Institute of European and American Studies (IEAS)Brief History-English Version
Location > Index > Library > About Library > Brief History
  • A+
  • A
  • A-
About Library Brief History

Founded Date:  1973   Area of Building: 2790.25 m2  /  Seat Capacity: 38

History:

The IEAS Library houses books, journals, microforms and CD-ROMs, covering the areas of American and European literature, history, philosophy, education, political science, diplomaticism, public welfare policy, law, sociology , economy and other related subjects.

 

The classification of collection is divided into two systems. One is Dewey Decimal Classification for western language materials, another classification for oriental materials is Lai`s New Classification Scheme for Chinese Libraries.

 

In September 17, 2001, the library was hit by Typhoon “Nelly”. Although 6,000 plus volumes of books and journals were saved from the flooded basement, more than 33,000 volumes were permanently damaged. Fortunately, the lost volumes have been gradually repurchased and added back to its collections over the years. The IEAS Library now has more than 258,000 volumes of books, journals, microforms, CD-ROMs.

 

In addition to its collections, the structure of the IEAS Library has been praised as a masterpiece of modern architecture in Taiwan.
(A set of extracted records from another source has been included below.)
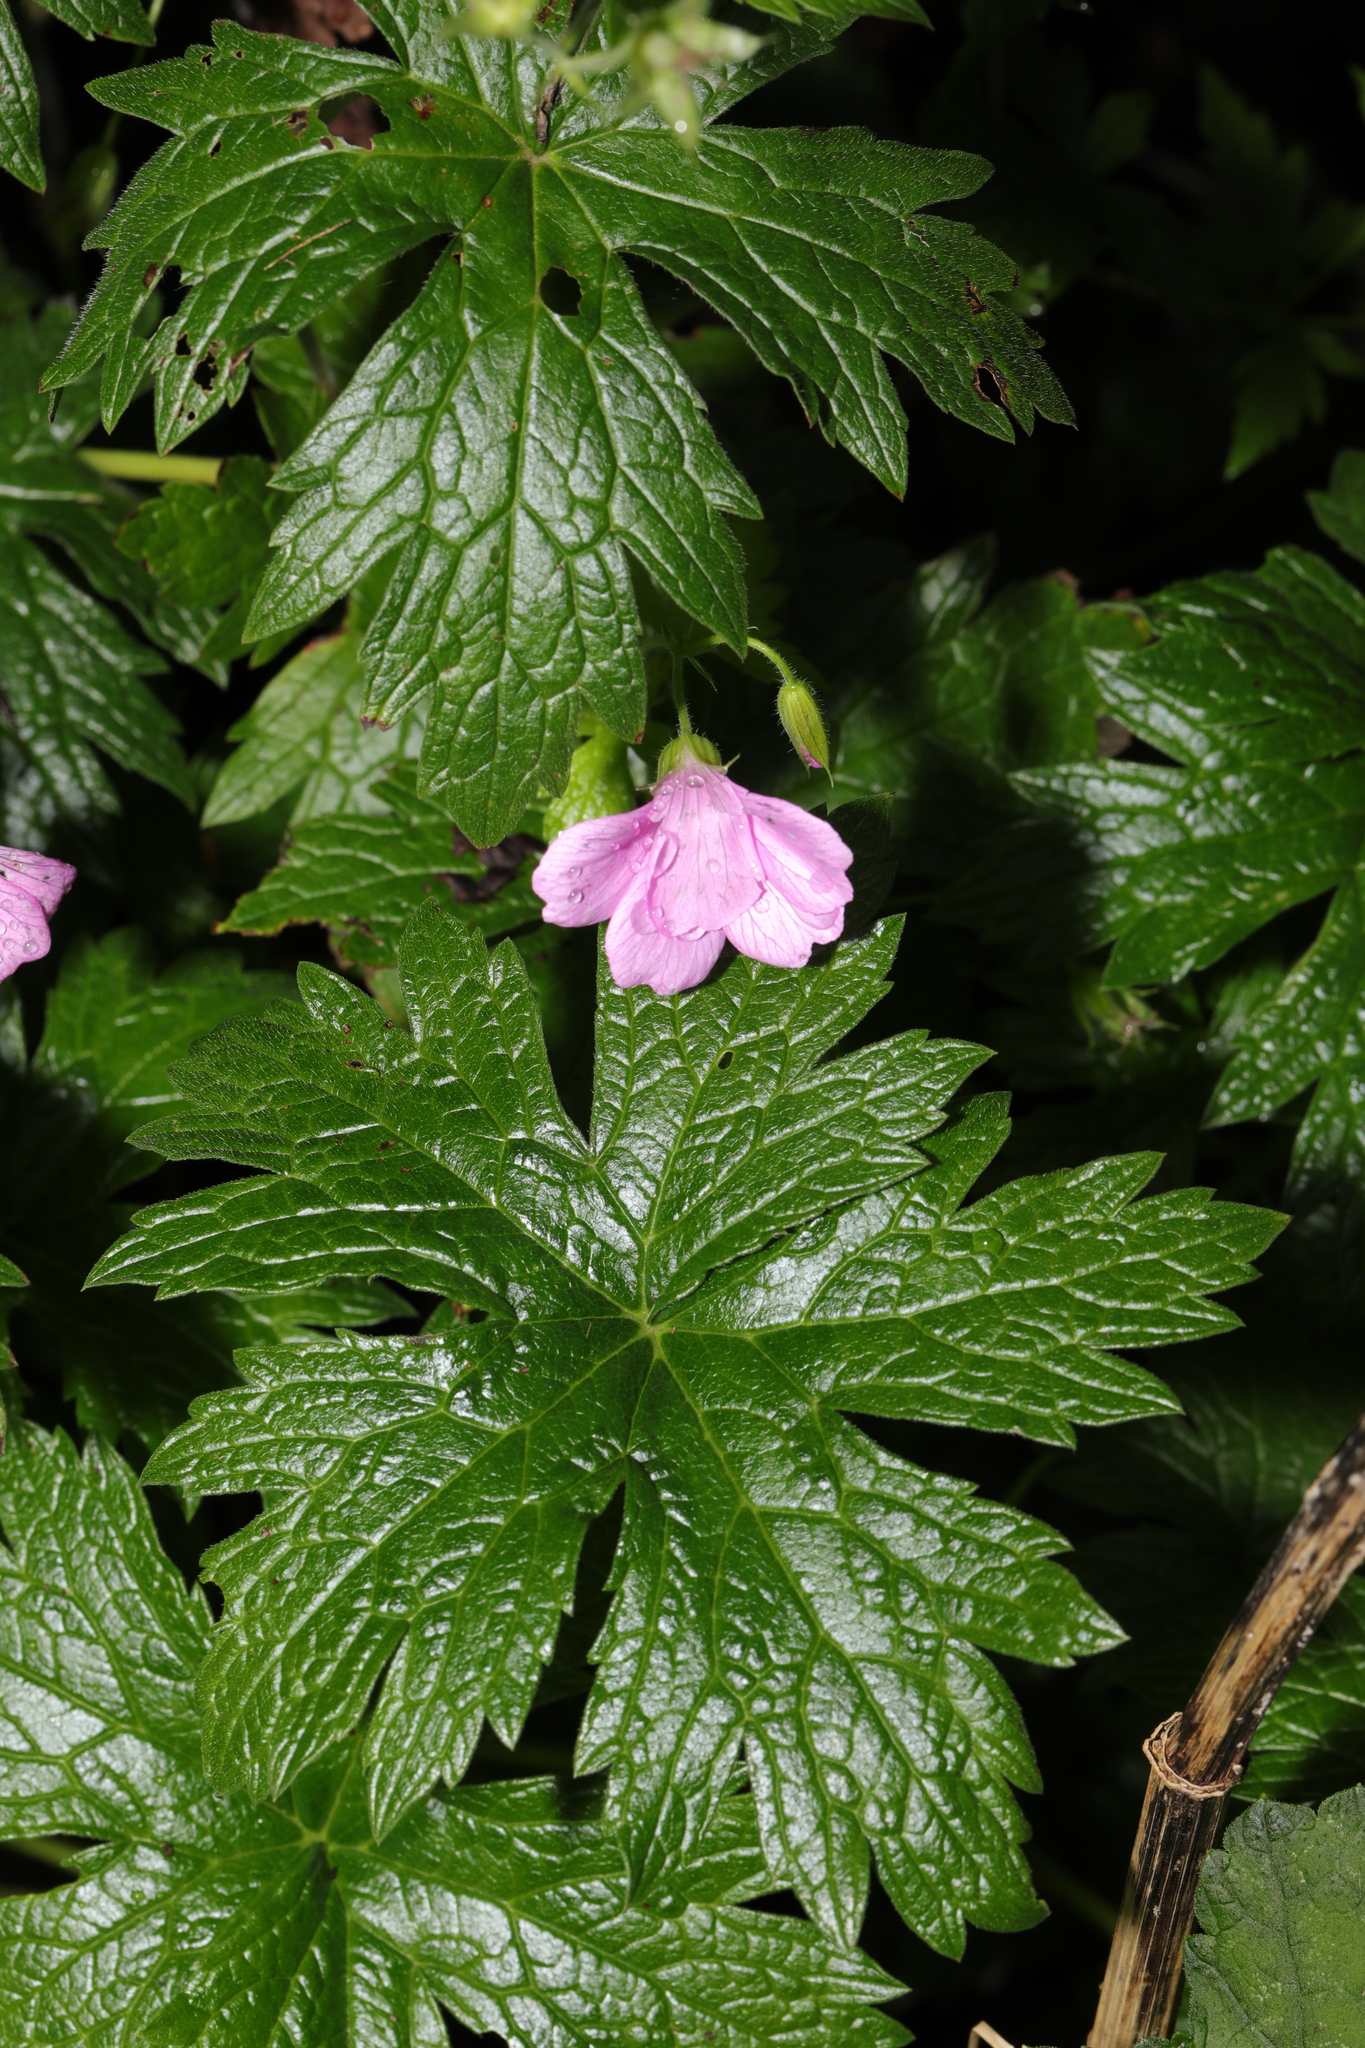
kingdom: Plantae
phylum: Tracheophyta
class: Magnoliopsida
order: Geraniales
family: Geraniaceae
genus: Geranium
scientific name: Geranium oxonianum
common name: Druce's crane's-bill
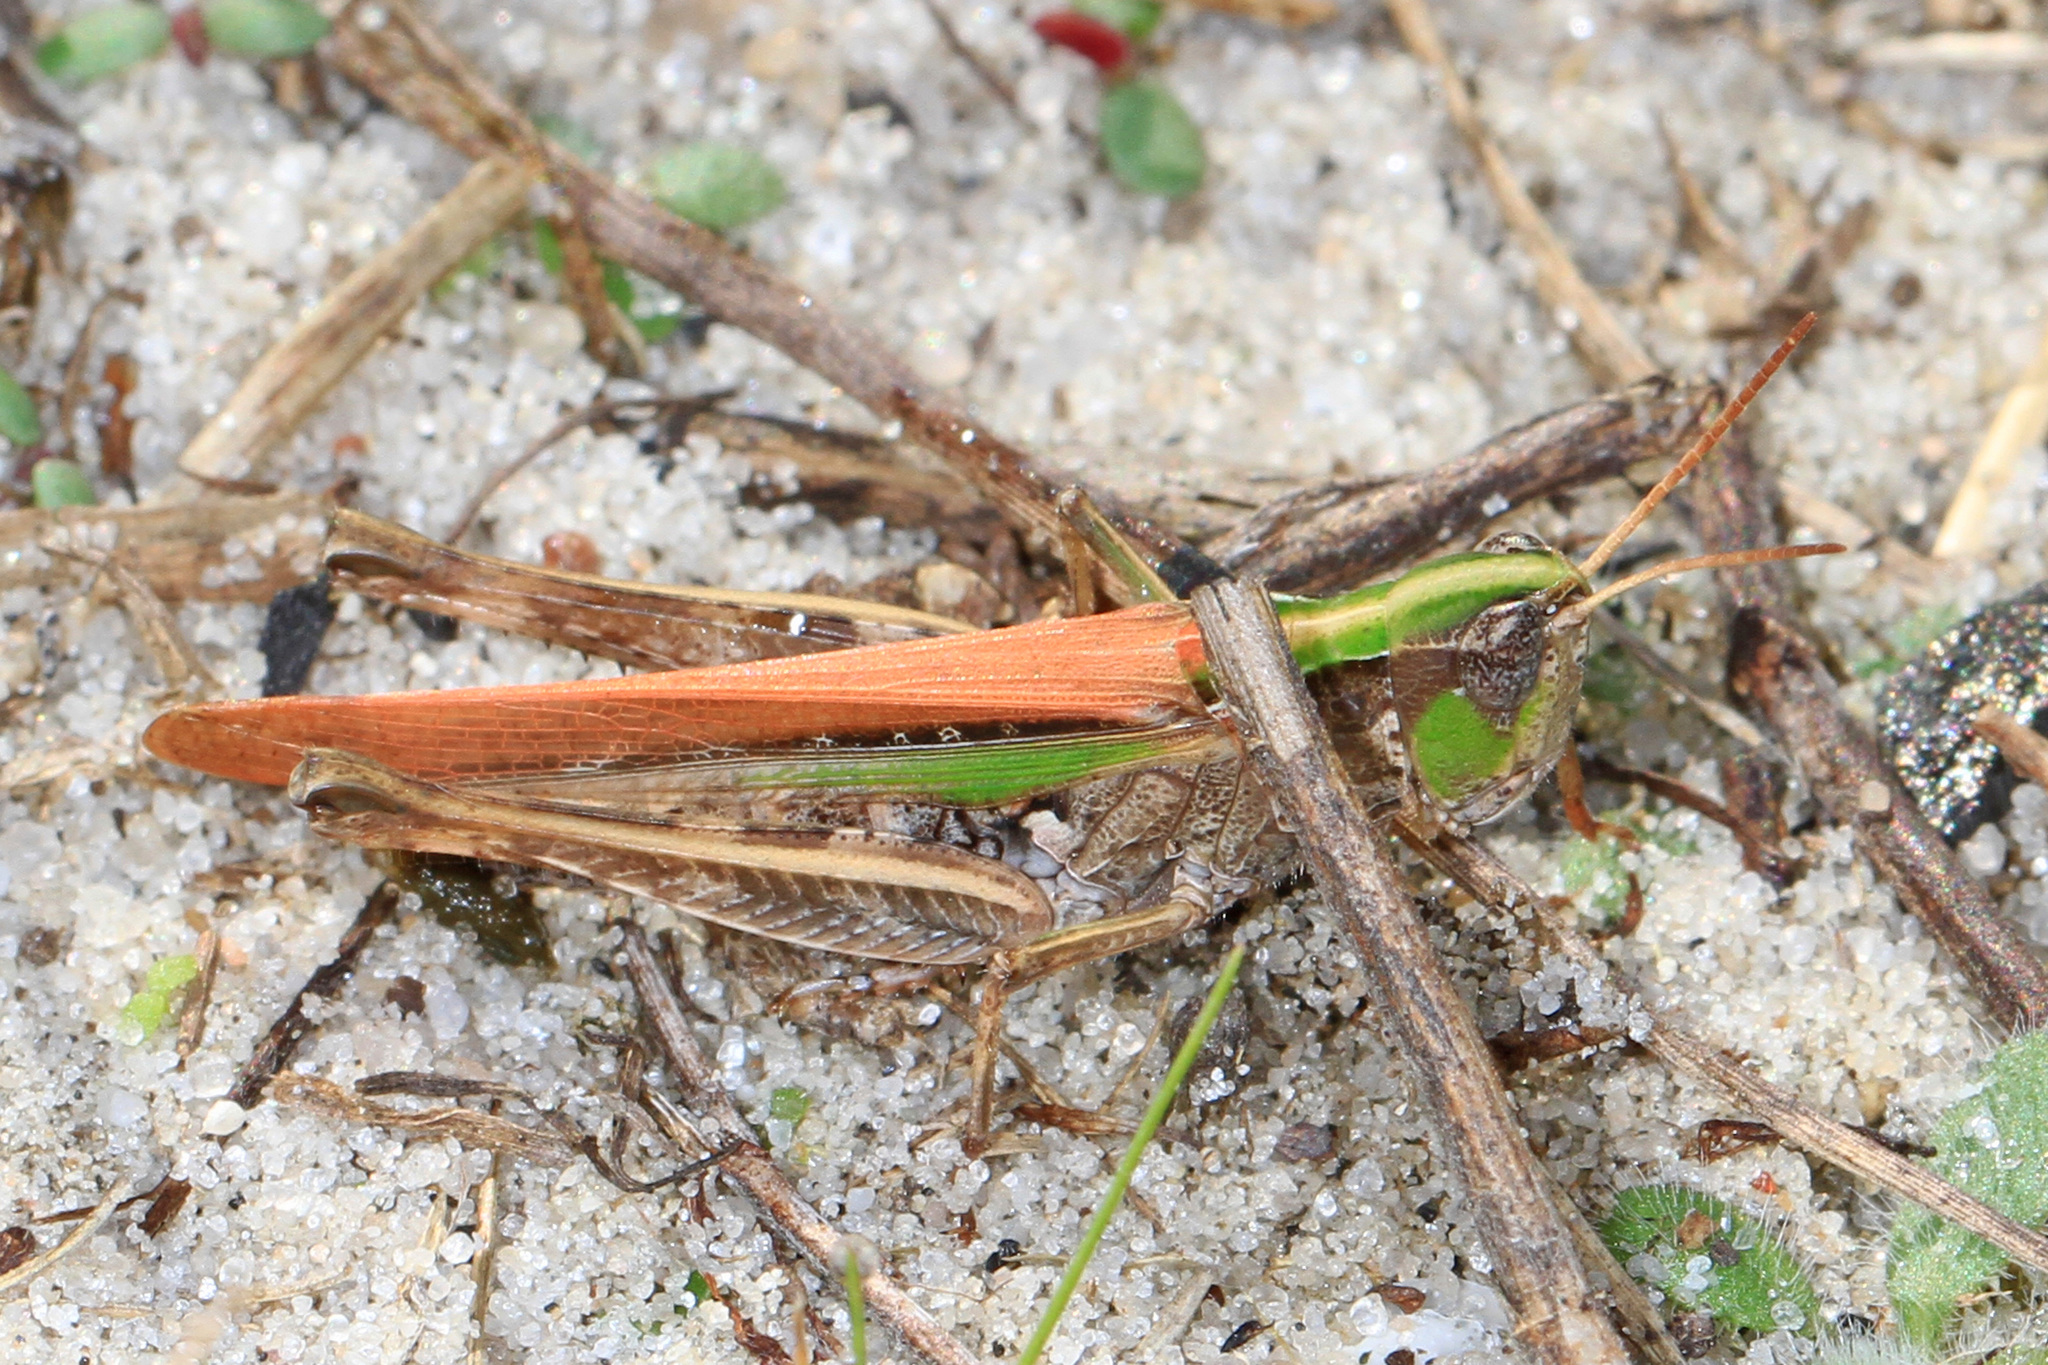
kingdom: Animalia
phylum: Arthropoda
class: Insecta
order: Orthoptera
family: Acrididae
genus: Orphulella
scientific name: Orphulella pelidna
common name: Spotted-wing grasshopper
The image of the library was defined by its unassuming gesture and keen sense toward nature and locality. Functional considerations have been informing the design of floor plans as well as dictating the use of its modern architectural characteristics.

 

For example, the mechanical room was placed in the southern size of the library to block out direct sunlight. The elevated floor was designed to prevent flooding caused by a stream nearby. North facing horizontal window band was used to maximize the utilization of daylight. Moveable vertical blinds were placed on east and west elevations to prevent solar glare. Double-layered building envelop was specified to allow natural ventilation to work against solar heat transmitting into the interior space. And the use of bricks, concrete and woods in the structure, mostly local made, was sensitive and truthful to their material properties.